When she raised her eyes to him once more, it was a languid affair filled with equal parts scorn, curiosity, and something else. But his gaze on her was softer now, and his eyes drew her in. She breathed and just as suddenly, he turned away from her, a small smile playing at the corner of his lips. The waiting bartender leaned in closer to hear his words. She returned to her beer.
She didn’t mark when the man from the hotel entered, but turned when he began to speak to her. She replied automatically, and listened as he tried to draw her into a conversation. He introduced his name, but she changed the subject when he asked for hers inviting him to drink with her. Eventually, the warmth spread all throughout their bodies and she said to him with slurred words: “Charlie, why don’t we get out of here?”
The hum of the building made the room feel like a womb, and his naked form by hers was as intimate as her own skin. She lay, staring up at the low ceiling, her alcohol-mired mind weaving his shallow breathing into her thought. He moved awkwardly, propping himself up on one elbow to look at her. His words did not penetrate the buzz in her ears, and she wished he would shut up.
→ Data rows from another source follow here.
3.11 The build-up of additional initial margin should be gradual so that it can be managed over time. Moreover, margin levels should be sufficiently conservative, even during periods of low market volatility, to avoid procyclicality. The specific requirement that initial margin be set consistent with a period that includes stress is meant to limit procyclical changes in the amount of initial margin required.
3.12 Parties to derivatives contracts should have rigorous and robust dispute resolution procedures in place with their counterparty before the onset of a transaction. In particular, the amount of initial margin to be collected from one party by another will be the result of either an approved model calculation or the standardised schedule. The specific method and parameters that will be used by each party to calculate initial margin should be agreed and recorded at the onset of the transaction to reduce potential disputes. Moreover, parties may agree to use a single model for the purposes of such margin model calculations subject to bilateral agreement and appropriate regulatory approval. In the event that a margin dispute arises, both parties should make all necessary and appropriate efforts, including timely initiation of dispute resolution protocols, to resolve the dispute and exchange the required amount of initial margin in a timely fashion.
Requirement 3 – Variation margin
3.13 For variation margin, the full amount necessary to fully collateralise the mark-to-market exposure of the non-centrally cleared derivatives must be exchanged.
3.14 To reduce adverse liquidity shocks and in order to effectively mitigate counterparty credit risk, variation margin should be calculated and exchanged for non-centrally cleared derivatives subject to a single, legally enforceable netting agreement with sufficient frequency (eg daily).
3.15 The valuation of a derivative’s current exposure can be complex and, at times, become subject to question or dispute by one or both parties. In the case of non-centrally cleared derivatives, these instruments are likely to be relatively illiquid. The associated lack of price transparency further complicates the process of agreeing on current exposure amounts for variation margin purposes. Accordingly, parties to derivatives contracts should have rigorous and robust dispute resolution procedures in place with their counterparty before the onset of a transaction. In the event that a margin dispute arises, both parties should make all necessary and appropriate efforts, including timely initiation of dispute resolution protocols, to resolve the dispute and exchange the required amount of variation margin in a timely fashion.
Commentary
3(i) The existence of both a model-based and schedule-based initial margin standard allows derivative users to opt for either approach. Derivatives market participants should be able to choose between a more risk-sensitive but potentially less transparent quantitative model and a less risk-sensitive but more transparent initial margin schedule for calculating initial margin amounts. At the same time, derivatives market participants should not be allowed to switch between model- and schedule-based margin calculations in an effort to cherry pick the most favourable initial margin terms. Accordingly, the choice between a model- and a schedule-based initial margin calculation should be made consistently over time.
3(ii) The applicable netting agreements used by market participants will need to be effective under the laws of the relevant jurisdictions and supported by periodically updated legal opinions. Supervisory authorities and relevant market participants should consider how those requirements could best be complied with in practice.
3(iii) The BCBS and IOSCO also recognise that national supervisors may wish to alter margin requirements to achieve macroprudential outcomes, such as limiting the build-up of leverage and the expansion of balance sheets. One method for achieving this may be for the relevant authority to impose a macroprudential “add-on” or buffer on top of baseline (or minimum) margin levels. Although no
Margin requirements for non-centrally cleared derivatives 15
She turned away as he pressed on, her mind moving to other places. There was a song her mother used to sing to her when she was a child, a song about trees, and blood, and fur. She hadn’t thought about either one in years, and it unsettled her now, but she wanted to sing it. “What is that,” Charlie asked. His voice was heavy with curiosity, but the liquor had added coarseness to his voice and filled it with sneering condescension.
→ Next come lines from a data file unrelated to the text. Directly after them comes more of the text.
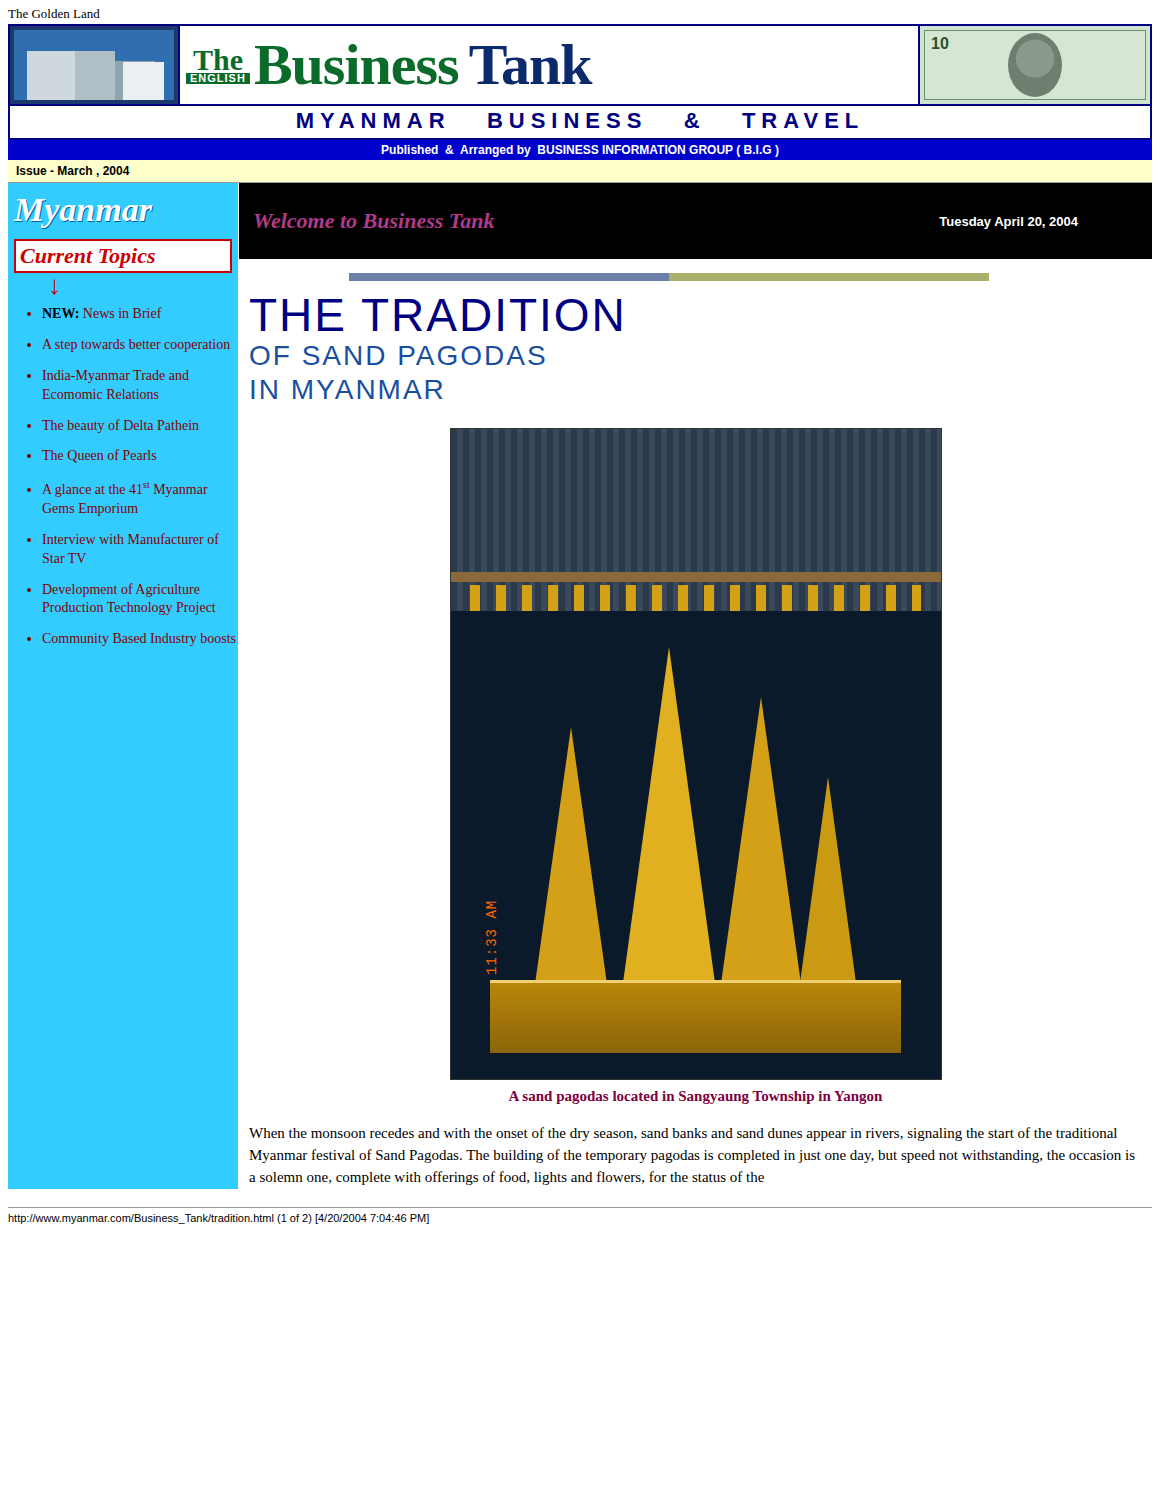The Golden Land
TheENGLISH
Business
Tank
MYANMAR BUSINESS & TRAVEL
Published & Arranged by BUSINESS INFORMATION GROUP ( B.I.G )
Issue - March , 2004
Myanmar
Current Topics
↓
NEW: News in Brief
A step towards better cooperation
India-Myanmar Trade and Ecomomic Relations
The beauty of Delta Pathein
The Queen of Pearls
A glance at the 41st Myanmar Gems Emporium
Interview with Manufacturer of Star TV
Development of Agriculture Production Technology Project
Community Based Industry boosts
Welcome to Business Tank
Tuesday April 20, 2004
THE TRADITION OF SAND PAGODAS IN MYANMAR
11:33 AM
A sand pagodas located in Sangyaung Township in Yangon
When the monsoon recedes and with the onset of the dry season, sand banks and sand dunes appear in rivers, signaling the start of the traditional Myanmar festival of Sand Pagodas. The building of the temporary pagodas is completed in just one day, but speed not withstanding, the occasion is a solemn one, complete with offerings of food, lights and flowers, for the status of the
http://www.myanmar.com/Business_Tank/tradition.html (1 of 2) [4/20/2004 7:04:46 PM]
“No, listen.” She responded. She turned away again, frown lines appearing across her brows. Her mouth automatically set in a firm line. She began again, determinedly, over the wheeze of his laughter.
After a while, the tiny room was filled only by the sound of her low, strong voice, rising insistently over the hum of the buildings bowels. He was frozen, watching her with mute attention. Charlie was so still that a person peeking into the room might’ve thought him a statue, the way his mouth hung slightly open, his head cocked, and his eyes unwavering at a spot behind her head.
He tried to speak, but when nothing came out, he flushed. He cleared his throat again, working his tongue uncomfortably in his mouth. He’d felt something when she’d sang, something that gave him a glimpse into who she really was, but having seen it now, he didn’t know how to react. She really was beautiful in her own way.
“That was amazing.”
She knew that he was trying to connect with her, but she was suddenly tired of his company. The hum of the buildings, so like a heartbeat, filled her softly with an energy that thrummed within her bones. The vibrations were a song in themselves, a secret pulsing far removed from the façade of glass and stone-covered steel. This tiny room within the bowels of the building was its sounding hall, and this man had lived here without the beauty of understanding.
He lay watching her body rock, her unclothed form bobbing side to side. The single naked bulb that cast a dull, yellow light over his room seemed transformed. From his vantage, it looked almost as if it was a halo that crowned her head. He felt desperately as if he was witness to something profound and he did not want to miss a second of it. He took her hand in his, and when she let him, pulled her down to the bed.
He kept his eyes on her face when he entered her, planting kisses all along her brow, her mouth, her neck. Her eyes were closed. When he fell asleep, she left, closing the door gently behind her.